1. Mercedes-Benz Group AGCLAIMS1. Method for verifying Ground-Truth data in a scene (13) using a learning-based system (10), comprising the following steps: - Capture of manual data points using a system's capture device (11); - Generation of Ground-Truth data by additional documentation of the scene for each manual data point using an auto-labeling pipeline (12); - Verification of the alignment between the manual and automatic labels for each individual manual data point and the corresponding data points of the Ground-Truth data to ensure the expected accuracy of the Ground-Truth data; - Identification of data points in the Ground-Truth data that do not align with the manual labels; - Utilization of these deviating data points either as examples for improving the auto-labeling pipeline (12) or disregarding them.

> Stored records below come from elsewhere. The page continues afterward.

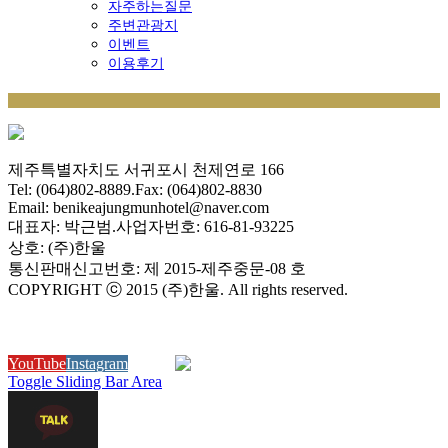
자주하는질문
주변관광지
이벤트
이용후기
제주특별자치도 서귀포시 천제연로 166
Tel: (064)802-8889.Fax: (064)802-8830
Email: benikeajungmunhotel@naver.com
대표자: 박근범.사업자번호: 616-81-93225
상호: (주)한울
통신판매신고번호: 제 2015-제주중문-08 호
COPYRIGHT ⓒ 2015 (주)한울. All rights reserved.
YouTube
Instagram
N Blog
Toggle Sliding Bar Area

2. Method according to claim 1, characterized in that the utilization of a tool with a simple user interface for documenting the required scene setup information without additional burden.

3. Method according to any one of claims 1 or 2, characterized in that the automatic generation of the automatic labels is performed using techniques of machine learning and image processing.

4. System to execute a Method or verifying Ground-Truth data in a scene (13) according to any of the preceding claims.

5. Computer program product comprising program code means for performing a method according to claim 1 to 3.

6. A non-transitory computer-readable storage medium comprising at least the computer program product according to claim 5.